Patrick M. Johns v. Department of the Interior

868 F.2d 1277

Unpublished Disposition
NOTICE: Federal Circuit Local Rule 47.8(b) states that opinions and orders which are designated as not citable as precedent shall not be employed or cited as precedent. This does not preclude assertion of issues of claim preclusion, issue preclusion, judicial estoppel, law of the case or the like based on a decision of the Court rendered in a nonprecedential opinion or order.
Patrick M. JOHNS, Petitioner,
v.
DEPARTMENT OF the INTERIOR, Respondent.

No. 88-3372.

United States Court of Appeals, Federal Circuit.

Jan. 9, 1989.

Before MARKEY, Chief Judge, BALDWIN, Senior Circuit Judge, and NIES, Circuit Judge.

PER CURIAM.

DECISION

1

Patrick M. Johns appeals from decision of the Merit Systems Protection Board (board), Docket No. DE07528710396, affirming his removal from the Department of the Interior (Interior).

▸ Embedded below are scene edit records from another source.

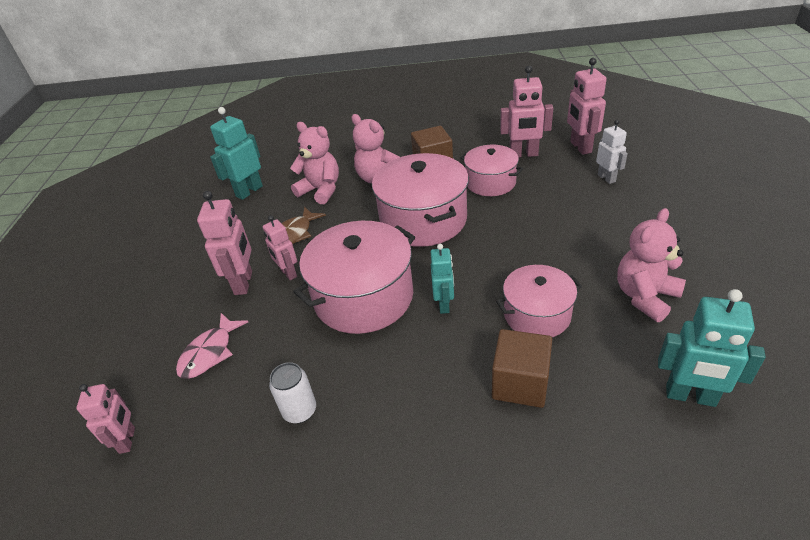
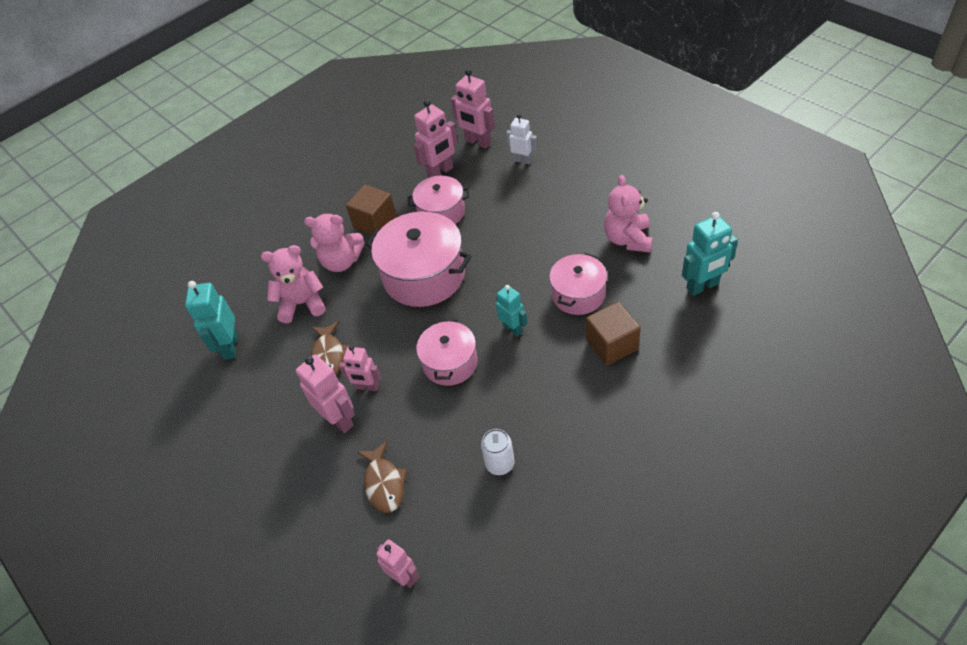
camera: 40 degrees left, 10 degrees up
pink fish [176,313,248,379] -> brown fish [357,441,407,513]
pink pot [293,221,415,334] -> pink pot [416,319,478,386], size x0.61

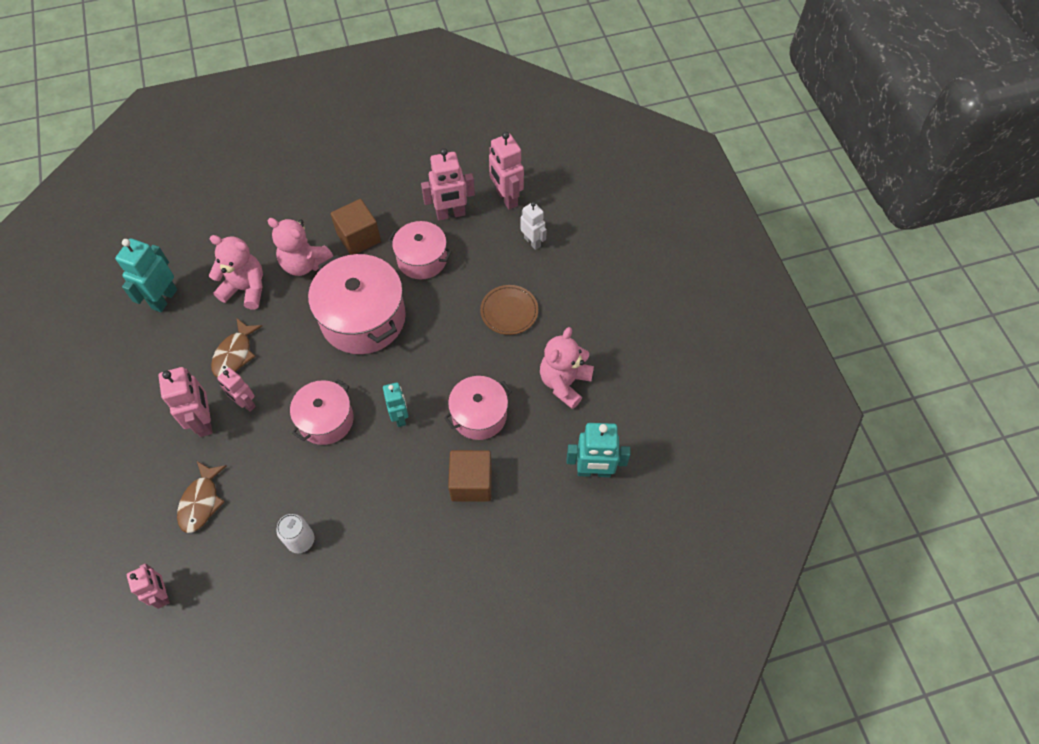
camera: 20 degrees right, 10 degrees up
none -> brown plate [480,285,538,335]

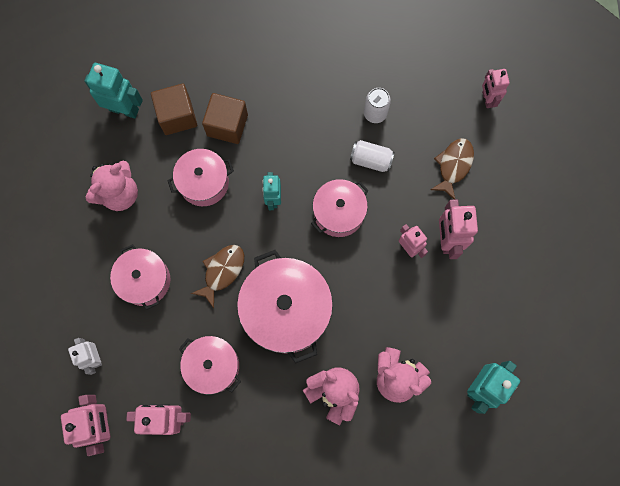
camera: 165 degrees left, 15 degrees up
brown fish [211,318,262,378] -> brown fish moved to [191,245,244,308]
brown cube [331,199,381,255] -> brown cube moved to [151,83,197,135]
brown plate [480,285,538,335] -> pink pot [110,244,170,310]
none -> white can [350,140,395,172]

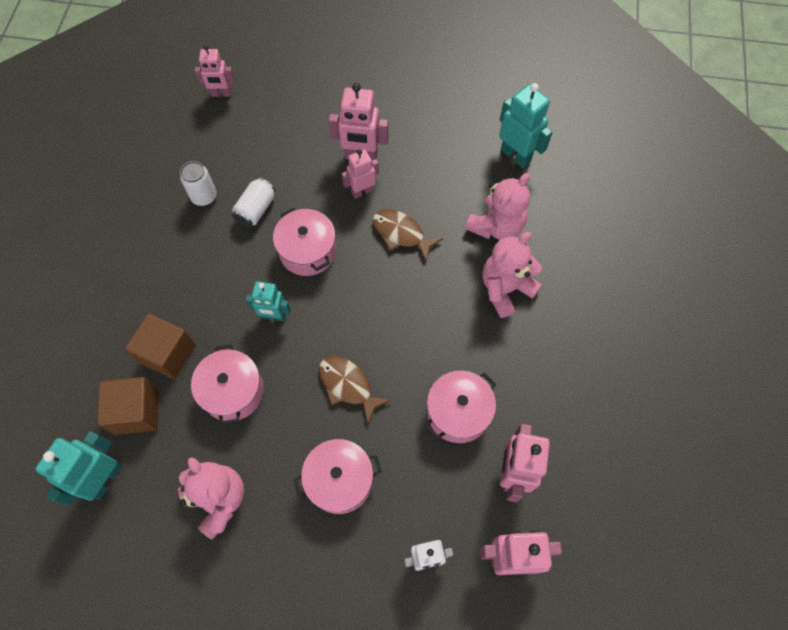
camera: 80 degrees left, 10 degrees down
pink pot [237,250,333,363] -> none
brown fish [430,138,474,200] -> brown fish moved to [372,209,443,261]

We affirm.

OPINION

2

In light of the substantial evidence supporting the board's findings that Johns made threats of serious bodily harm to co-workers and to a member of the public, and that these threats instilled fear and disrupted the efficiency of the workplace, his discharge promotes the efficiency of the service and was reasonable. See Metz v. Department of Treasury, 780 F.2d 1001, 1002 (Fed.Cir.1986); Thomas v. General Servs. Admin., 794 F.2d 661, 665 (Fed.Cir.1986). John's reargument of the facts found by the board fails to establish an absence of substantial evidence supporting the board's decision. 5 U.S.C. Sec. 7703(c) (1982); Griessenauer v. Department of Energy, 754 F.2d 361, 364 (Fed.Cir.1985). Similarly, Johns's contention that he was not advised of the possibility of union representation in a meeting with his supervisors questioning his behavior was not raised before the board and will not be heard for the first time on appeal. James v. Federal Energy Regulatory Comm'n, 755 F.2d 154, 155-56 (Fed.Cir.1985).